Biden is directing the Occupational Safety and Health Administration to develop an emergency rule requiring employers with more than 100 workers to require vaccinations or weekly testing.
Ryckman said Kansas businesses could potentially be facing more than a half billion in fines each day if they don’t follow the law.
He cautioned about what happened to two Kansans who were convicted of federal firearms charges who thought they were protected by a state law that said a gun accessory manufactured in Kansas was not subject to federal law.
“We are looking for solutions that do not cost $500 million a day,” he said.
Senate President Ty Masterson also suggested a deliberate approach to the issue.
“We need coordination,” Master told the LCC on Sept. 15.
“We need coordination with our federal delegation. We need coordination with our attorney general. We need coordination to make sure we’re not flying off the handle with something that we can’t sustain or has an unintended consequence.”
More than half of the Kansas Legislature has already signed on to a letter to President Biden, saying that the new vaccine mandate for employers contains “many troubling elements” and threatens to “wreck” the economy.

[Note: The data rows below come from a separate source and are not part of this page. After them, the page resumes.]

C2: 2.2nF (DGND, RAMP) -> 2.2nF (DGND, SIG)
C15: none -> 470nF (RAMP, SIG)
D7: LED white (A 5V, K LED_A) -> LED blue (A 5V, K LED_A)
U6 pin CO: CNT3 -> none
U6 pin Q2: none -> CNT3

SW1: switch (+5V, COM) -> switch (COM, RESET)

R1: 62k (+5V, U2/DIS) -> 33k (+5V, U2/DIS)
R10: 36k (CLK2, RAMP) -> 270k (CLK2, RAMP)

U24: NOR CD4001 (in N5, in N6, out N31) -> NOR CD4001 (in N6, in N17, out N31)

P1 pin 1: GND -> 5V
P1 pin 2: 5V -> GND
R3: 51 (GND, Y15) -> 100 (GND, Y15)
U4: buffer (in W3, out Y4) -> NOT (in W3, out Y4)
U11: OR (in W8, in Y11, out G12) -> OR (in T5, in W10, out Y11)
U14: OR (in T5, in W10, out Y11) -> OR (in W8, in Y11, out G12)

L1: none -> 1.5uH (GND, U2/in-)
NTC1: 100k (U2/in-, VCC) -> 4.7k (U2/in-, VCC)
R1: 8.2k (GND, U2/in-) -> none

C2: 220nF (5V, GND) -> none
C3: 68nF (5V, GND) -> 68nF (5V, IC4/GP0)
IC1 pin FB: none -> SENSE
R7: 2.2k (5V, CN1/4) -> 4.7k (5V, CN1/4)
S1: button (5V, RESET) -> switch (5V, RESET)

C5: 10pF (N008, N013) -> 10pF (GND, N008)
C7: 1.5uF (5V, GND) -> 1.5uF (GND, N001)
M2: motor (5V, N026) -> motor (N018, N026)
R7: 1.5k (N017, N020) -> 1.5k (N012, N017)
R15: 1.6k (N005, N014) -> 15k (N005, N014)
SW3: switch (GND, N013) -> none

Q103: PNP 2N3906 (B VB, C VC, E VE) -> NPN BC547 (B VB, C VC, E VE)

“Mr. President, we demand an immediate end to this federal overreach and the withdrawal of your decisions to push a national vaccine mandate and punish private businesses and health care providers,” the letter states.
“Your COVID-19 action plan is devoid of respect for the U.S. Constitution, the rule of law, and our country’s division of power under the federalist system.”
The House leadership team – Ryckman, House Majority Leader Dan Hawkins and Speaker Pro Tem Blaine Finch – said sent out an email to lawmakers on Monday afternoon explaining its reluctance to call a special session.
“There has been discussion lately about the calling of a special legislative session. This is an important issue that some hope can be used to divide us,” the email said.
“But we know that the strength of our caucus and the reason it continues to grow is because we have worked together. It is our sincere hope that we will continue to do so.”
The letter said no one in House leadership supports the Biden administration vaccine and testing mandates.
“As Republicans we stand against heavy handed mandates and government intrusion,” the email said.
“As the majority caucus we also understand that action must be taken at the right time and in the right way or else we risk being ineffective or worse causing harm to the very people we are here to serve.
“A special session may be needed at some time to carry out a well thought out, constitutionally proper, and legally effective strategy to fight back against them.
“The steps that are being taken right now are designed to determine that strategy and ensure that when we act, we do so in a way that does not waste taxpayer dollars or put Kansans at risk of violating state law or federal law in a no-win dilemma.”
Lee, meanwhile, has already called out Republican House leadership on Facebook.
“I’m so tired of the political games the Republican leadership in the Kansas House of representatives play,” Lee wrote on Facebook.
“So let’s just make sure everybody knows…again..who’s fighting for them and who’s playing political games,” she wrote.
She then posted a series of text message exchanges with House Majority Leader Hawkins where he asked her to sign onto the letter to the president.
In the text messages, Lee says the Legislature can’t wait until January to convene and must meet to take action immediately.
Hawkins noted that it was difficult enough to get 84 lawmakers to sign a letter to the president let alone calling a special session.
Steffen, a physician, a has been one of the leading opponents of mandatory vaccines in the Legislature.
He sponsored a bill last session barring employers from requiring vaccines and restricting the state health secretary from requiring new vaccines for school kids died on the Senate calendar during the last legislative session.